For one thing it assumes that there is such a thing as an American Dream. Social mobility and a rise in one’s personal prosperity is a universal aspiration. There is nothing uniquely American about it. The Indians and the Chinese, not to mention Mexican immigrants, all want it just as badly as Americans do. The wage disparity between workers in the various countries makes it difficult for American workers to organize at the workplace and to win pay raises. Ordinary Americans cannot raise their standard of living unless the workers everywhere raise theirs.

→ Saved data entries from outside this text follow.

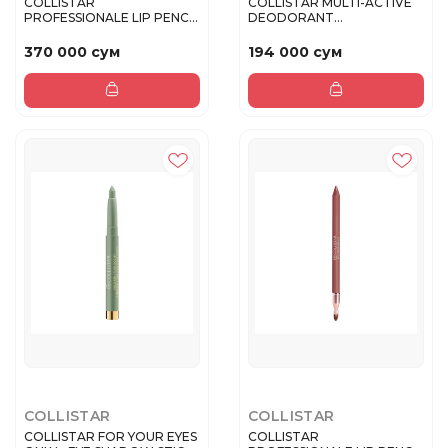
COLLISTAR
COLLISTAR MULTI-ACTIVE
PROFESSIONALE LIP PENCIL
DEODORANT
Карандаш для гу...
HYPERSENSITIVE SK...
370 000 сум
194 000 сум
COLLISTAR
COLLISTAR
COLLISTAR FOR YOUR EYES
COLLISTAR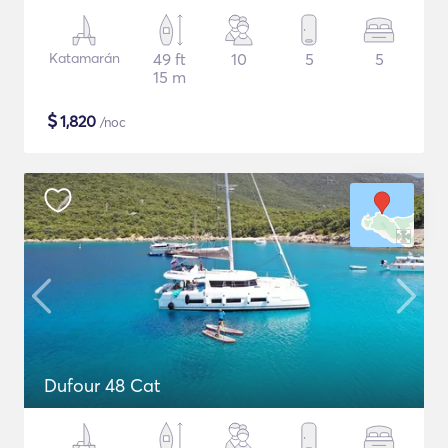
Katamarán
49 ft
10
5
5
15 m
$
1,820
/noc
Dufour 48 Cat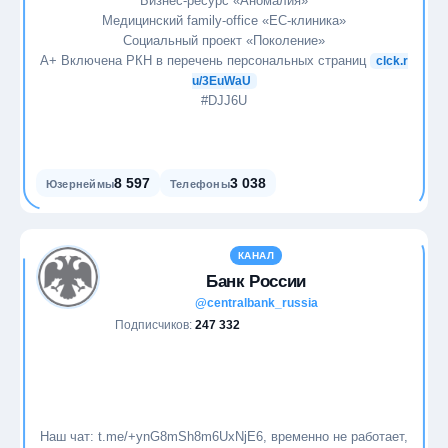
Бизнес-ресурс «Аномалия»
Медицинский family-office «ЕС-клиника»
Социальный проект «Поколение»
А+ Включена РКН в перечень персональных страниц
clck.r
u/3EuWaU
#DJJ6U
8 597
3 038
Юзернеймы
Телефоны
КАНАЛ
Банк России
@centralbank_russia
Подписчиков:
247 332
Наш чат: t.me/+ynG8mSh8m6UxNjE6, временно не работает,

Secondly it confuses Middle Class with the Working Class. Capitalism cannot exist without a working class that is forced into wage labor because the workers lack capital. The Middle Class are the small business owners, professionals and managers, who are neither capitalists nor members of the working class. It is the stagnating wages of the working class majority and the loss of their jobs to global outsourcing to sweatshops in other countries that has led to the vast disparity of wealth, not a decline in the number of doctors and lawyers or small shop owners. The jobless prosperity of the Clinton years was not much better than the jobless prosperity of the Bush years, as far as the working class is concerned. Both led to the current economic hard times. It is the restoration of well-being of the working class majority that must be on the agenda.
The accomplishments of liberals will fall short because their dreams fall short. If the Democratic Party of the past seemed to represent the interests of ordinary Americans and not just the wealthy it was because the party raised itself on the tide of a rebellious labor movement. Rebuild the labor movement and the capitalists will be forced to relent. However, the interests of the Middle Class are not identical to those of the Working Class, and we can no longer afford to allow them to negotiate with the capitalists on our behalf.
Our dream is of a classless society: no capitalists, no middle class, and no wage slavery. That is something worth fighting for.